The managers will not see this pattern as they do not see patients. They will see increased turnaround of patients in terms of admissions = income but will chastise GPs for 1) increased use of ambulances and 2) increased use of A&E services.

Such is the “joined up thinking” of current NHS managers they fail to see that early inappropriate discharge of patients actually leads to more expenditure and harm to patients.

They, however, do not see real patients only spreadsheets. They have tunnel vision and see only that early discharge saves money via the NHS Tariff whereby if old bid is admitted with a condition with a “trim point” * of 10 days for say £ 3,000 then 24 hours in a hospital = 9 days profit and a double whammy as there is an A&E Brucie bonus and a new admission tariff as well.

*(Our understanding is that the trim point is management speak for number of days a patient can stay in hospital for a given condition).

They will be wetting themselves with excitement in the same way that our patient was wetting themselves in their chair. All that profit and all that patient experience of the new improved “world-class” NHS.

Praise be to the Party and welcome to the “world-class” Northernshire NHS. “World-class” it is not unless crap is now the “world-class” NHS.

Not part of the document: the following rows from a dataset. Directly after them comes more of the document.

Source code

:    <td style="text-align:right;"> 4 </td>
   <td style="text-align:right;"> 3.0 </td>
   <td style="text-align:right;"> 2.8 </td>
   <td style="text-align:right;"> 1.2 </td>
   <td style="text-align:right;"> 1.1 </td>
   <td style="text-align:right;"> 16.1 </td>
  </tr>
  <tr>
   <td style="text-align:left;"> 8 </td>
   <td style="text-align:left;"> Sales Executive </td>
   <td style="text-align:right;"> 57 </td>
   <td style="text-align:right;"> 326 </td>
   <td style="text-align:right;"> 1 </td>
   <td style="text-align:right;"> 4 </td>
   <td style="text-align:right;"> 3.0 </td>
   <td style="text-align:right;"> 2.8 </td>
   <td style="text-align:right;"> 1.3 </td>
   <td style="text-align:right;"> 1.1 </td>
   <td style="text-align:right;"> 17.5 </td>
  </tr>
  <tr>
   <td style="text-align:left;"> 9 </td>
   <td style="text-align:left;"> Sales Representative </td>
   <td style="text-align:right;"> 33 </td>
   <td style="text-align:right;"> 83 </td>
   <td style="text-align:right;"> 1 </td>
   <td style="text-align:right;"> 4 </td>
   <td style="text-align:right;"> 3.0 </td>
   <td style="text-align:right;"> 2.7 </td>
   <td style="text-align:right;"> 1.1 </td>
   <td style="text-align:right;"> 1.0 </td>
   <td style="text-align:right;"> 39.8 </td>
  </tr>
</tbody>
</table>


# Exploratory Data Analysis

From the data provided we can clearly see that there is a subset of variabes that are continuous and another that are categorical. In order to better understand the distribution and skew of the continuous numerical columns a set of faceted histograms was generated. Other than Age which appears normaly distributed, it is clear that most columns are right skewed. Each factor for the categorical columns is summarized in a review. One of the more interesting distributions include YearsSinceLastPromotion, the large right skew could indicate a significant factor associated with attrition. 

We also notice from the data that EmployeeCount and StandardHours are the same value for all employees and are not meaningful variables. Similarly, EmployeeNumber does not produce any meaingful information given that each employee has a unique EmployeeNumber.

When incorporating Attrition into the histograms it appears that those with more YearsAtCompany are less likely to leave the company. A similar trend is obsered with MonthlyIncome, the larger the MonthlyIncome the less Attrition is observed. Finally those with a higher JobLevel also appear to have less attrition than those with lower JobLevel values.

Plus ca change plus c'est la meme chose? Plus ca NHS change plus c'est la meme malhereuse chose?

(With apologies for our poor use of French.)

3 comments:

the a&e charge nurse said...

"hopefully one of them will realise that the patient cannot manage at home".

I have simply given up being surprised at how some people manage.

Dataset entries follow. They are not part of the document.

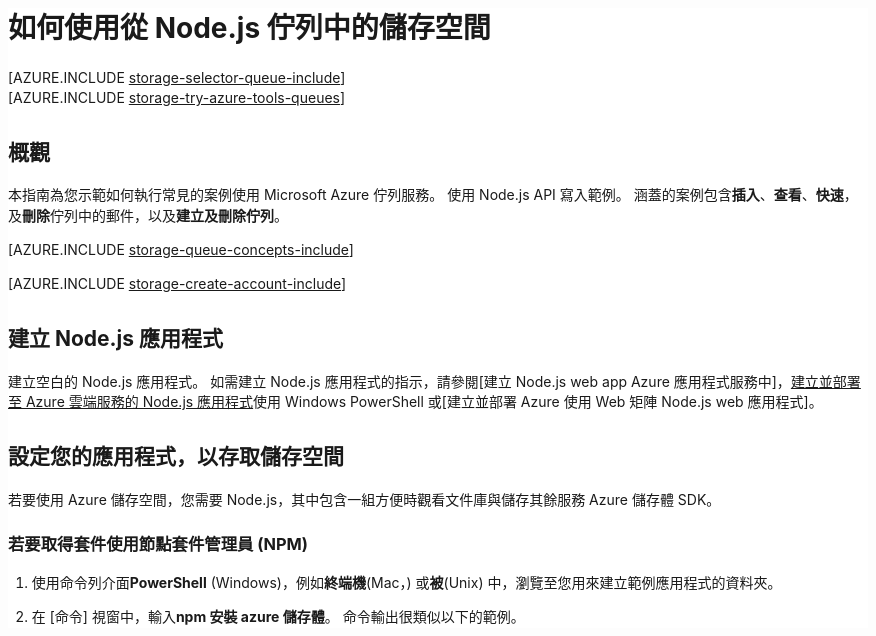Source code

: <properties
    pageTitle="如何使用從 Node.js 佇列中的儲存 |Microsoft Azure"
    description="瞭解如何使用 Azure 佇列服務來建立及刪除佇列，並插入取得，與刪除的郵件。 撰寫 Node.js 的範例。"
    services="storage"
    documentationCenter="nodejs"
    authors="robinsh"
    manager="carmonm"
    editor="tysonn"/>

<tags
    ms.service="storage"
    ms.workload="storage"
    ms.tgt_pltfrm="na"
    ms.devlang="nodejs"
    ms.topic="article"
    ms.date="08/11/2016"
    ms.author="robinsh"/>


# <a name="how-to-use-queue-storage-from-nodejs"></a>如何使用從 Node.js 佇列中的儲存空間

[AZURE.INCLUDE [storage-selector-queue-include](../../includes/storage-selector-queue-include.md)]
<br/>
[AZURE.INCLUDE [storage-try-azure-tools-queues](../../includes/storage-try-azure-tools-queues.md)]

## <a name="overview"></a>概觀

本指南為您示範如何執行常見的案例使用 Microsoft Azure 佇列服務。 使用 Node.js API 寫入範例。 涵蓋的案例包含**插入**、**查看**、**快速**，及**刪除**佇列中的郵件，以及**建立及刪除佇列**。

[AZURE.INCLUDE [storage-queue-concepts-include](../../includes/storage-queue-concepts-include.md)]

[AZURE.INCLUDE [storage-create-account-include](../../includes/storage-create-account-include.md)]

## <a name="create-a-nodejs-application"></a>建立 Node.js 應用程式

建立空白的 Node.js 應用程式。 如需建立 Node.js 應用程式的指示，請參閱[建立 Node.js web app Azure 應用程式服務中]，[建立並部署至 Azure 雲端服務的 Node.js 應用程式]使用 Windows PowerShell 或[建立並部署 Azure 使用 Web 矩陣 Node.js web 應用程式]。

## <a name="configure-your-application-to-access-storage"></a>設定您的應用程式，以存取儲存空間

若要使用 Azure 儲存空間，您需要 Node.js，其中包含一組方便時觀看文件庫與儲存其餘服務 Azure 儲存體 SDK。

### <a name="use-node-package-manager-npm-to-obtain-the-package"></a>若要取得套件使用節點套件管理員 (NPM)

1.  使用命令列介面**PowerShell** (Windows)，例如**終端機**(Mac，) 或**被**(Unix) 中，瀏覽至您用來建立範例應用程式的資料夾。

2.  在 [命令] 視窗中，輸入**npm 安裝 azure 儲存體**。 命令輸出很類似以下的範例。


  [Azure 儲存體 SDK 節點]: https://github.com/Azure/azure-storage-node
  [using the REST API]: http://msdn.microsoft.com/library/azure/hh264518.aspx
  [Azure Portal]: https://portal.azure.com
  [Azure 應用程式服務中建立 Node.js web 應用程式]: ../app-service-web/web-sites-nodejs-develop-deploy-mac.md
  [Node.js Cloud Service with Storage]: ../cloud-services/storage-nodejs-use-table-storage-cloud-service-app.md
  [使用 Azure 資料表服務 Node.js web 應用程式]: ../app-service-web/storage-nodejs-use-table-storage-web-site.md
  [Queue1]: ./media/storage-nodejs-how-to-use-queues/queue1.png
  [plus-new]: ./media/storage-nodejs-how-to-use-queues/plus-new.png
  [quick-create-storage]: ./media/storage-nodejs-how-to-use-queues/quick-storage.png
  [建立並部署至 Azure 雲端服務的 Node.js 應用程式]: ../cloud-services/cloud-services-nodejs-develop-deploy-app.md
  [Azure 儲存體小組部落格]: http://blogs.msdn.com/b/windowsazurestorage/
  [建立並部署 Node.js web 應用程式至 Azure 使用 Web 矩陣]: ../app-service-web/web-sites-nodejs-use-webmatrix.md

Some living in appauling squalor.
Some with no meaningful social network.
Increasing numbers who are cognitively impaired.

Remember this?
http://www.guardian.co.uk/uk/2006/may/21/politics.health
And this?
http://www.guardian.co.uk/society/2008/apr/23/nhs.health1

More beds are not the answer apparently - the 'community' will provide?
Doesn't seem to working, does it?

Anonymous said...

Heartbreaking, but increasingly frequently true. And how terrible that the only way to get some elderly vulnerable person admitted is to use A&E (aka bunker full of drunken riff-raff with hours of distressed waiting). Yet this is what I (a GP) also find to be the case.

Keep blogging so that people know.

Dr Delilah

pj said...

The other side of the coin is that acute medical/surgical beds get filled up with 'social' admissions - they are not the place for these people, and neither is being left at home in the community - unfortunately we have minimal intermediate care beds in the NHS and bugger all provision from social services.

What this means in pracrice is that GPs and hospital staff are involved in a constant revolving door battle.